Dive Brief:
- MIT’s Plasma Science and Fusion Center last month cracked a major milestone in the pursuit of limitless clean energy, setting a new world record for plasma pressure in the Institute’s Alcator C-Mod tokamak nuclear fusion reactor.
- The pressure is a key ingredient to producing energy from nuclear fusion; MIT said its new result achieves over 2 atmospheres of pressure for the first time.
- The results were presented at the International Atomic Energy Agency Fusion Energy Conference this week.
Dive Insight:
For decades, scientists have looked to nuclear fusion as a possible source of clean energy. But several challenges must be overcome to make it viable: the plasma must be more than 50 million degrees; it must be stable under intense pressure, and it must be contained in a fixed volume.
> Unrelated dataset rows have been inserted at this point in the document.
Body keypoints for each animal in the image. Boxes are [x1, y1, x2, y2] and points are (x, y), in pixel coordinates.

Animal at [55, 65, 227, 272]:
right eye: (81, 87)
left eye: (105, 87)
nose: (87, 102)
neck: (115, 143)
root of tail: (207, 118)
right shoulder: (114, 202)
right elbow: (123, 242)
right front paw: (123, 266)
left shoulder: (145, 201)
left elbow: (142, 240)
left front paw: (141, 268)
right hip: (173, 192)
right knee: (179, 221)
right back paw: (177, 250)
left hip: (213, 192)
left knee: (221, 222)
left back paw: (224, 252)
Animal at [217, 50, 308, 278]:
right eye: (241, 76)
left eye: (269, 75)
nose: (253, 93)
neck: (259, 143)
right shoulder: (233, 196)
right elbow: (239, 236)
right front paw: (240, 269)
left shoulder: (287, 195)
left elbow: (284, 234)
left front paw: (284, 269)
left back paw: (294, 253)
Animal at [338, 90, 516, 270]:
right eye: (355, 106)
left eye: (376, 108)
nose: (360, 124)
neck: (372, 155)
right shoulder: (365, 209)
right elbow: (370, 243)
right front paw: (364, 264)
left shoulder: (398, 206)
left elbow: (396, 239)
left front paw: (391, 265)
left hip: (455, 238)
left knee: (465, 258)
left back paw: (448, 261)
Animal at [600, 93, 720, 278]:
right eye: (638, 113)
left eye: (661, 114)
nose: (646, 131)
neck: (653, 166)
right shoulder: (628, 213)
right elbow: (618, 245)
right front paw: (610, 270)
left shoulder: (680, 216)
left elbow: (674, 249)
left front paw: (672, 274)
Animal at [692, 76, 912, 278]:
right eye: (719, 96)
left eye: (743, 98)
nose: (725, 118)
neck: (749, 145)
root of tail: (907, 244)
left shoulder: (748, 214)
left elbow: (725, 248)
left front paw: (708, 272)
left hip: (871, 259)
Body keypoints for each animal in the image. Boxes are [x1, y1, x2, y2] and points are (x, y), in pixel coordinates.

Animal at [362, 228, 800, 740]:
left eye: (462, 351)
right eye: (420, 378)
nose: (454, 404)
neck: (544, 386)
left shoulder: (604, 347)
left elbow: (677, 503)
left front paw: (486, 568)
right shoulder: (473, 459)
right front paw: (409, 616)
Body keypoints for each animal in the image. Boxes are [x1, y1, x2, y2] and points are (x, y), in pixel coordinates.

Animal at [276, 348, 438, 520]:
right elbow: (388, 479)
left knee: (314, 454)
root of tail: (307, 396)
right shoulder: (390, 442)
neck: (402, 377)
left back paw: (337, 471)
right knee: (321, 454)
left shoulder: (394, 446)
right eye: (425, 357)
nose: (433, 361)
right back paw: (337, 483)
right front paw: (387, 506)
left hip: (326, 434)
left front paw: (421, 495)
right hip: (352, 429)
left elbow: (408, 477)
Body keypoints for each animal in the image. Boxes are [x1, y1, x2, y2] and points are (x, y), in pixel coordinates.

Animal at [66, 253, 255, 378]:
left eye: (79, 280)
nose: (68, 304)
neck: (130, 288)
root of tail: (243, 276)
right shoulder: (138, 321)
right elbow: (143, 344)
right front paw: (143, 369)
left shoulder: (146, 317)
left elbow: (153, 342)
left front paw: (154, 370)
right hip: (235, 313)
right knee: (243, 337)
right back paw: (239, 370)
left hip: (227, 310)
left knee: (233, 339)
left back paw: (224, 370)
MIT has been working with the Alcator C-Mod for more than 20 years, repeatedly topping the record for plasma pressure in a magnetic confinement device. According to the Institute, the previous record of 1.77 atmospheres was set in 2005. While setting the new record of 2.05 atmospheres, MIT said the temperature inside Alcator C-Mod reached over 35 million degrees Celsius—twice as hot as the center of the sun.
MIT said the plasma produced 300 trillion fusion reactions per second and had a central magnetic field strength of 5.7 tesla. It carried 1.4 million amps of electrical current and was heated with over 4 million watts of power. The plasma lasted for two full seconds.
“This is a remarkable achievement that highlights the highly successful Alcator C-Mod program at MIT,” Dale Meade, former deputy director at the Princeton Plasma Physics Laboratory, said in a story on MIT's web site. “The record plasma pressure validates the high-magnetic-field approach as an attractive path to practical fusion energy.”
Superconductors are a central ingredient of a conceptual pilot plant called the Affordable Robust Compact reactor, which MIT believes could generate up to 250 million watts.
Members of Alcator C-Mod team discussed fusion and the pressure in an recorded Ask Me Anything session on Reddit yesterday.